--- GOAL OF THE EXERCISE ---
Copy the garbage grunge activity instructions word for word from "Instructions: Culminating Activity" to "various garbage grunge.".

--- SELECTED EXCERPT ---
━━━━━━━━━━━━━━━━
Instructions: Culminating Activity
The completed student worksheets “Garbage Grunge Inquiry Recording Sheet”, “Garbage Grunge Observation Chart”, and “What I learned?” are to be submitted for evaluation.

  1. Teacher Demonstration of Activity

Before the class demonstration, conduct the experiment a week in advance to demonstrate to student an indication of the results.

For the demonstration, have the materials prepared to demonstrate the procedure in the preparation of the garbage grunge sample sets. Use the prepared samples to demonstrate differences in the sample sets.

  1. Distribute the student packages

  2. Display the various garbage grunge materials for student selection.

  3. Allow students time to make and share observations about the characteristic properties of the various garbage grunge.

  4. Have students’ independently select three materials and complete section 1 and 2 of the “Garbage Grunge Inquiry Recording Sheet”. Make a point to have students reflect on the prediction/hypothesis which reads: “Based on your research, which do you think will breakdown fastest? Which will breakdown the most? Which will breakdown the easiest? POSSIBLE HYPOTHESIS: The vegetable material will breakdown fastest.
━━━━━━━━━━━━━━━━
(Human pose keypoint data)
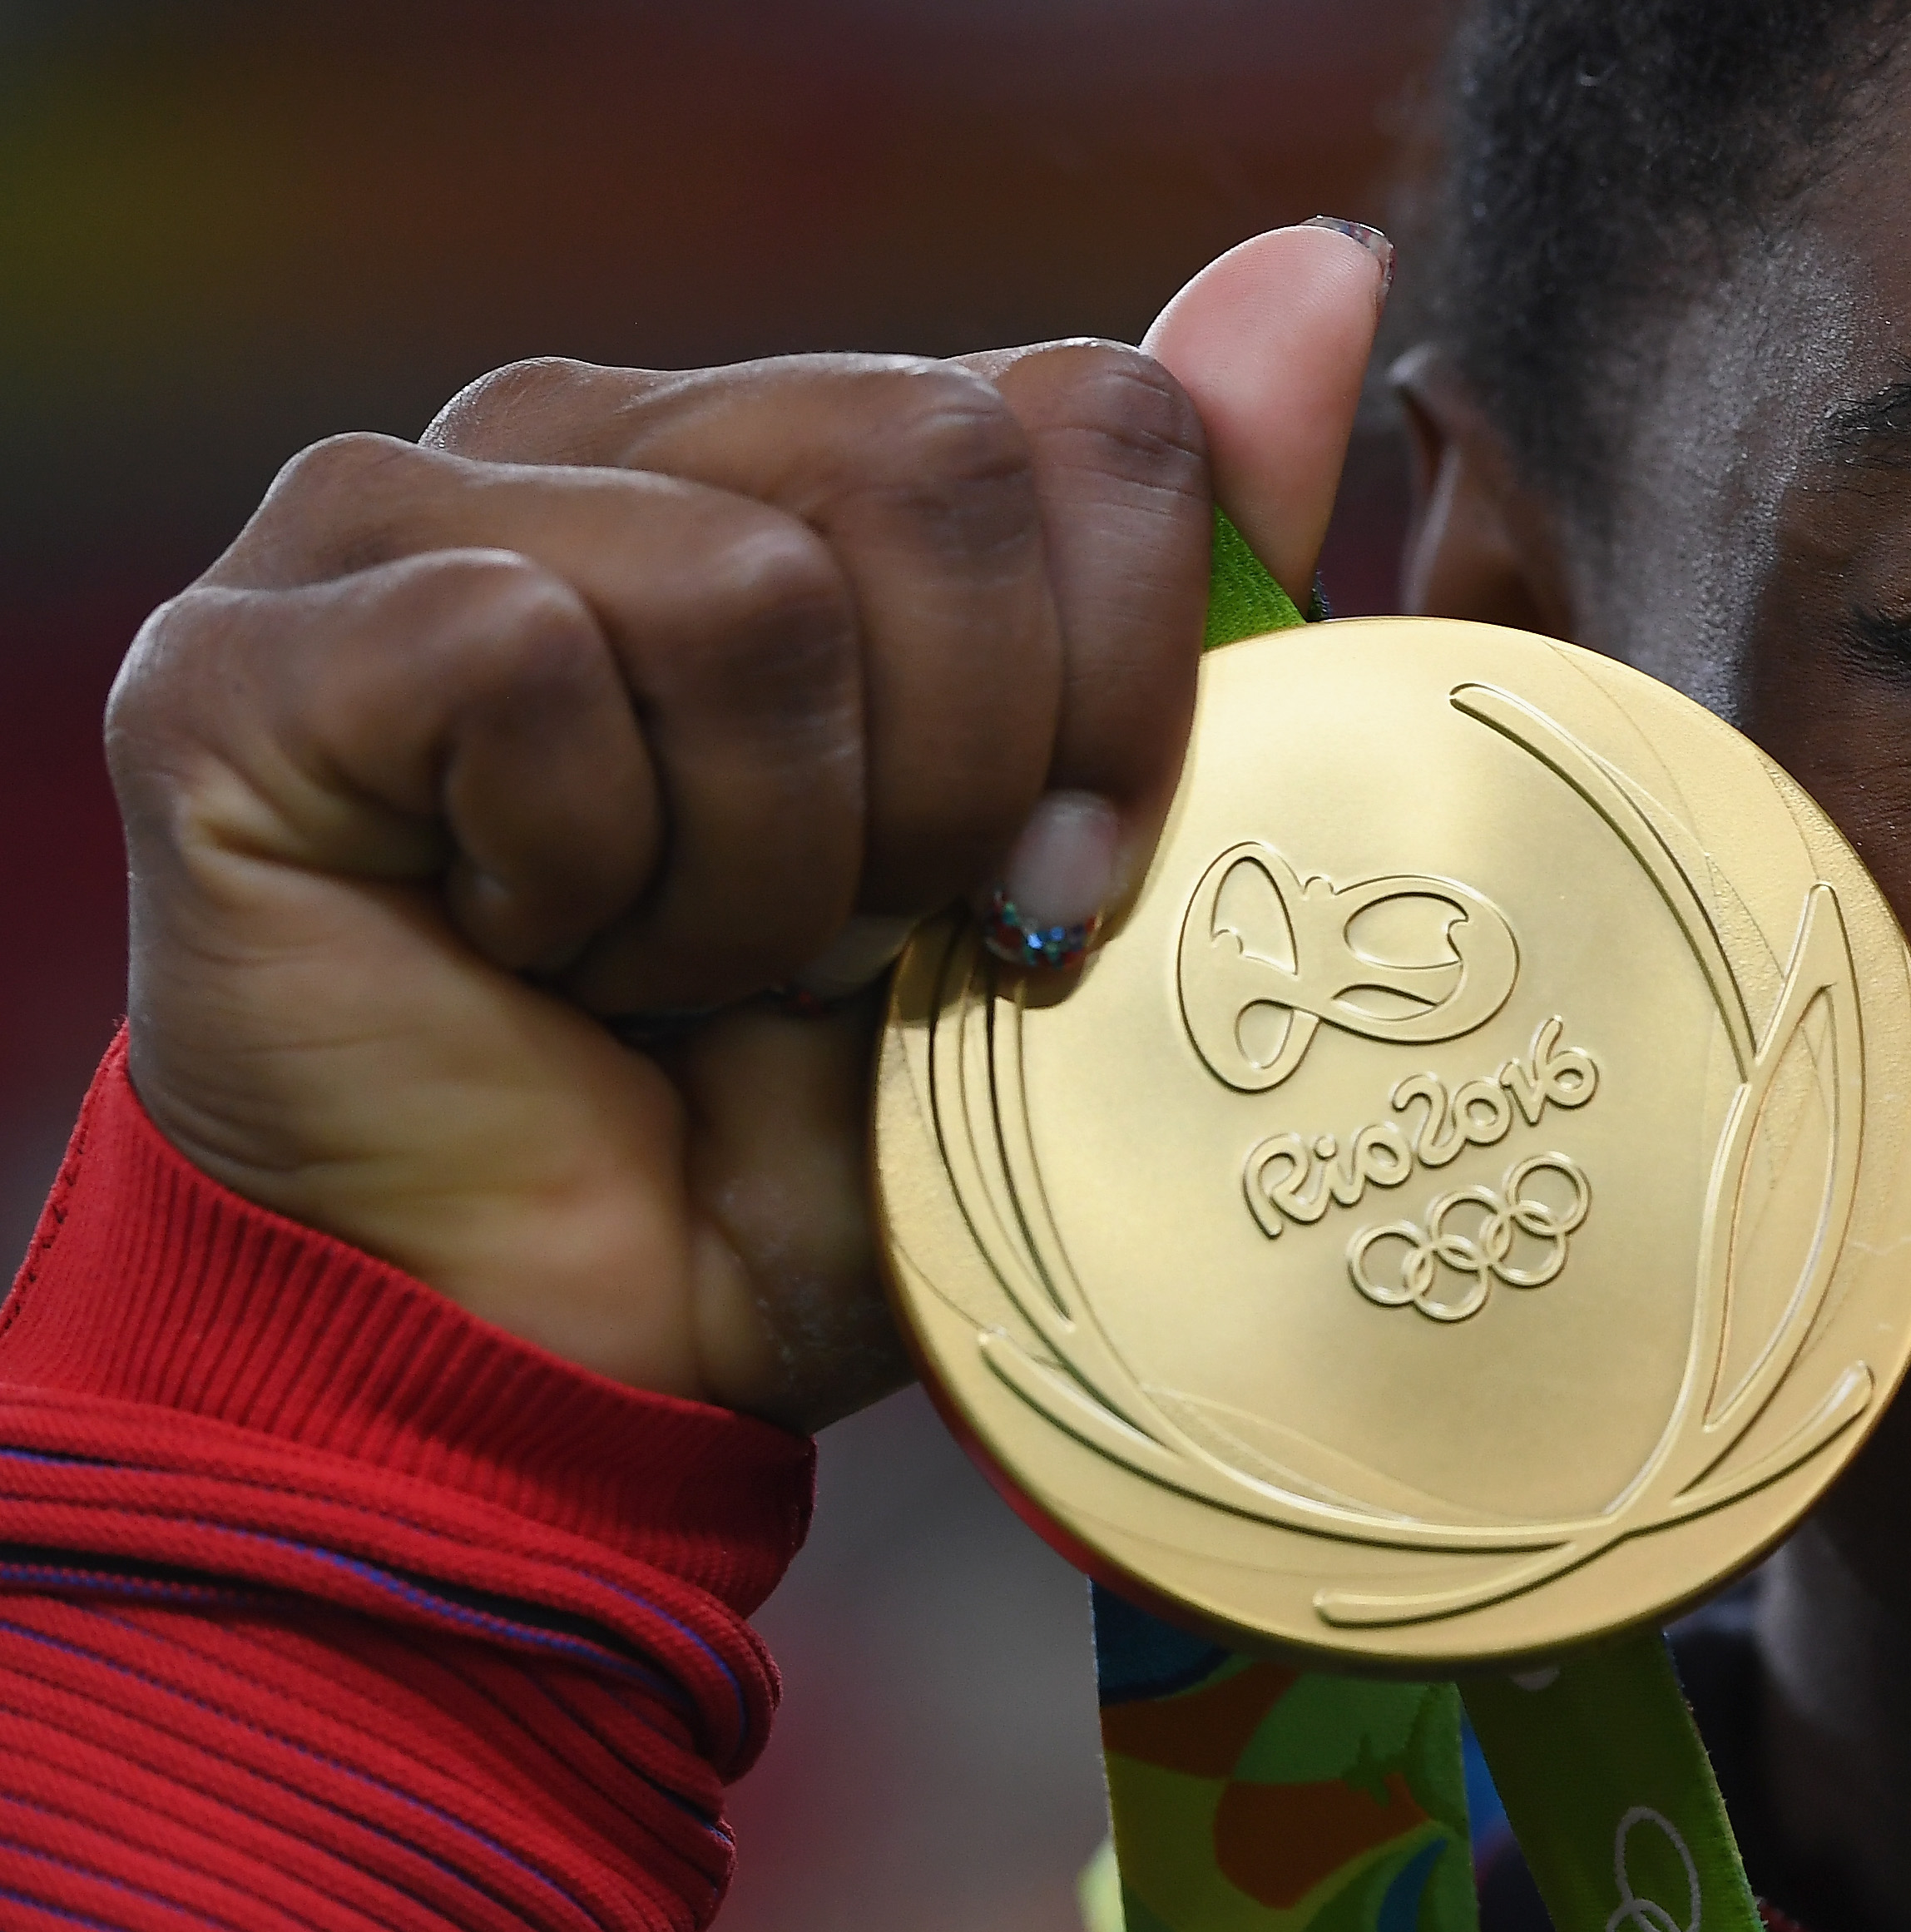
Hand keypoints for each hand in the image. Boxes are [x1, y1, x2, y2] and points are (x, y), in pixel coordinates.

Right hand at [107, 220, 1391, 1428]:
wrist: (582, 1352)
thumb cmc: (818, 1123)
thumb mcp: (1070, 862)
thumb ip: (1193, 574)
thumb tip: (1324, 275)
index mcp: (812, 462)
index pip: (1082, 408)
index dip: (1132, 675)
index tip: (1060, 881)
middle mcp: (610, 435)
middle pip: (935, 459)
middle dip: (963, 778)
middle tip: (862, 940)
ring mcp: (406, 511)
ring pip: (749, 586)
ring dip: (769, 869)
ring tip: (684, 962)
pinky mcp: (260, 643)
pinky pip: (532, 662)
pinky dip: (592, 879)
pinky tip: (533, 950)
━━━━━━━━━━━━━━━━
--- RESPONSE ---
Instructions: Culminating Activity
The completed student worksheets “Garbage Grunge Inquiry Recording Sheet”, “Garbage Grunge Observation Chart”, and “What I learned?” are to be submitted for evaluation.

  1. Teacher Demonstration of Activity

Before the class demonstration, conduct the experiment a week in advance to demonstrate to student an indication of the results.

For the demonstration, have the materials prepared to demonstrate the procedure in the preparation of the garbage grunge sample sets. Use the prepared samples to demonstrate differences in the sample sets.

  1. Distribute the student packages

  2. Display the various garbage grunge materials for student selection.

  3. Allow students time to make and share observations about the characteristic properties of the various garbage grunge.